VALIS-software / SIRIUS-backend

A graph analytics engine for genomic data
MIT License
0 stars 1 forks source link

Add CivicDB database #78

Closed saliksyed closed 6 years ago

saliksyed commented 6 years ago

Precision Oncology database: https://civicdb.org/releases

yudongqiu commented 6 years ago

Thanks for the information!

Here I found something interesting in GeneSummaries.tsv:

1 https://civic.genome.wustl.edu/links/genes/1 ALK 238 ALK amplifications, fusions and mutations have been shown to be driving events in non-small cell lung cancer. While crizontinib has demonstrated efficacy in treating the amplification, mutations in ALK have been shown to confer resistance to current tyrosine kinase inhibitors. Second-generation TKI's have seen varied success in treating these resistant cases, and the HSP90 inhibitor 17-AAG has been shown to be cytostatic in ALK-altered cell lines. 2017-03-06 00:00:15 UTC

Here the column containing the description might be the only information we want to load. There are several pieces useful in this sentence, i.e. "driving events in non-small cell lung cancer", "confer resistance to current tyrosine kinase inhibitors", "HSP90 inhibitor 17-AAG has been shown to be cytostatic in ALK-altered cell lines". Do we want to parse them into relations in our database?

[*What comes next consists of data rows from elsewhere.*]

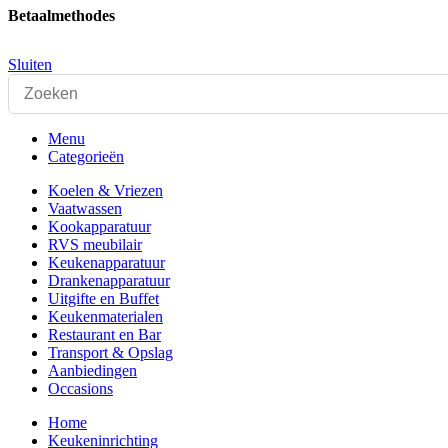
Betaalmethodes
Sluiten
Menu
Categorieën
Koelen & Vriezen
Vaatwassen
Kookapparatuur
RVS meubilair
Keukenapparatuur
Drankenapparatuur
Uitgifte en Buffet
Keukenmaterialen
Restaurant en Bar
Transport & Opslag
Aanbiedingen
Occasions
Home
Keukeninrichting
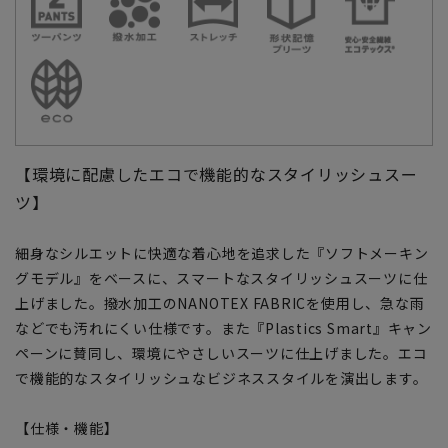
【環境に配慮したエコで機能的なスタイリッシュスー
ツ】
細身なシルエットに快適な着心地を追求した『ソフトメーキン
グモデル』をベースに、スマートなスタイリッシュスーツに仕
上げました。撥水加工のNANOTEX FABRICを使用し、急な雨
などでも汚れにくい仕様です。また『Plastics Smart』キャン
ペーンに賛同し、環境にやさしいスーツに仕上げました。エコ
で機能的なスタイリッシュなビジネススタイルを演出します。
【仕様・機能】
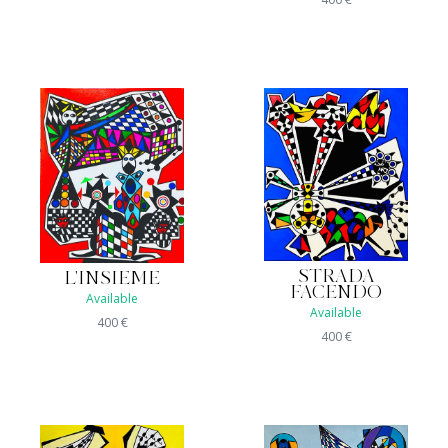
STRADA
L'INSIEME
FACENDO
Available
Available
400
€
400
€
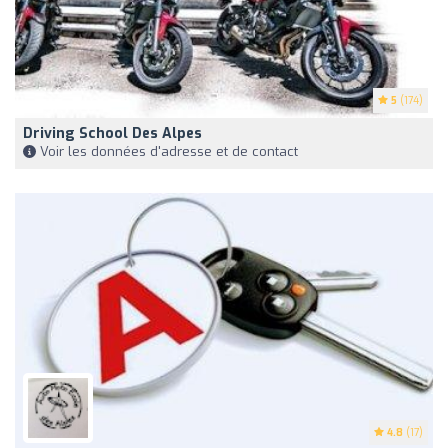
5
(174)
Driving School Des Alpes
Voir les données d'adresse et de contact
4.8
(17)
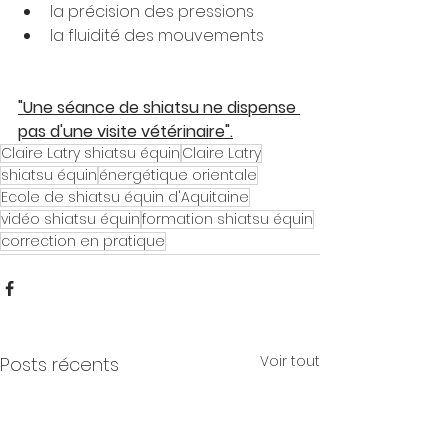
la précision des pressions  
la fluidité des mouvements
"Une séance de shiatsu ne dispense 
pas d'une visite vétérinaire".
Claire Latry shiatsu équin
Claire Latry
shiatsu équin
énergétique orientale
Ecole de shiatsu équin d'Aquitaine
vidéo shiatsu équin
formation shiatsu équin
correction en pratique
Voir tout
Posts récents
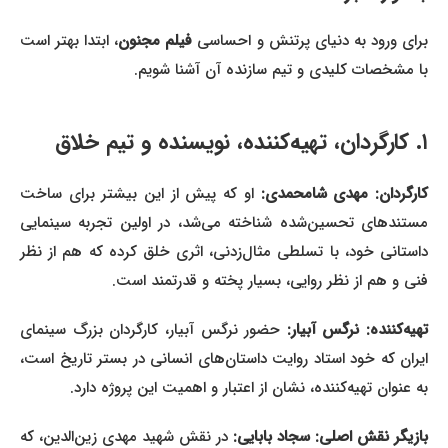
رای ورود به دنیای پرتنش و احساسی
فیلم مجنون
، ابتدا بهتر است
با مشخصات کلیدی و تیم سازنده آن آشنا شویم.
۱. کارگردان، تهیه‌کننده، نویسنده و تیم خلاق
ارگردان: مهدی شامحمدی:
او که پیش از این بیشتر برای ساخت
مستندهای تحسین‌شده شناخته می‌شد، در اولین تجربه سینمایی
داستانی خود، با تسلطی مثال‌زدنی، اثری خلق کرده که هم از نظر
فنی و هم از نظر روایی، بسیار پخته و قدرتمند است.
تهیه‌کننده: نرگس آبیار:
حضور نرگس آبیار، کارگردان بزرگ سینمای
ایران که خود استاد روایت داستان‌های انسانی در بستر تاریخ است،
به عنوان تهیه‌کننده، نشان از اعتبار و اهمیت این پروژه دارد.
بازیگر نقش اصلی: سجاد بابایی:
در نقش شهید مهدی زین‌الدین، که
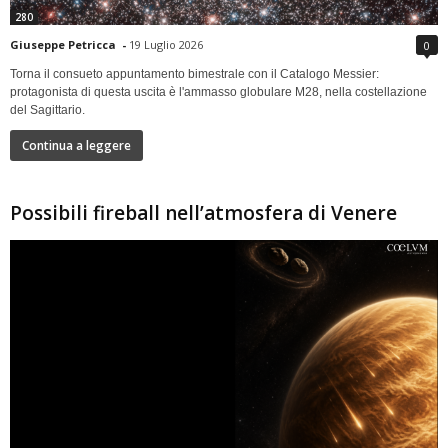
280
Giuseppe Petricca
-
19 Luglio 2026
0
Torna il consueto appuntamento bimestrale con il Catalogo Messier:
protagonista di questa uscita è l'ammasso globulare M28, nella costellazione
del Sagittario.
Continua a leggere
Possibili fireball nell’atmosfera di Venere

saliksyed commented 6 years ago

Absolutely, I think the order of operations is a little complex, we will at some point want proteins and drugs as nodes in our system... we are slowly moving towards that. Once we have this functionality we can generate edges with these relationships.

I think we start with just getting this CIVICDB metadata into the gene nodes, at some point we will want to create nodes with metadata for the transcripts (proteins)

What do you think? I think Yuen made a good point that having information about the proteins generated from a gene will be critical. Do you want to take charge of finding a good database of protein information?

Once we have protein names we can easily parse these descriptions and generate edge nodes.

yudongqiu commented 6 years ago

@saliksyed Sure. I agree that getting the CIVICDB description into out database is a good starting point. I will continue to look into how other browsers expose the protein information.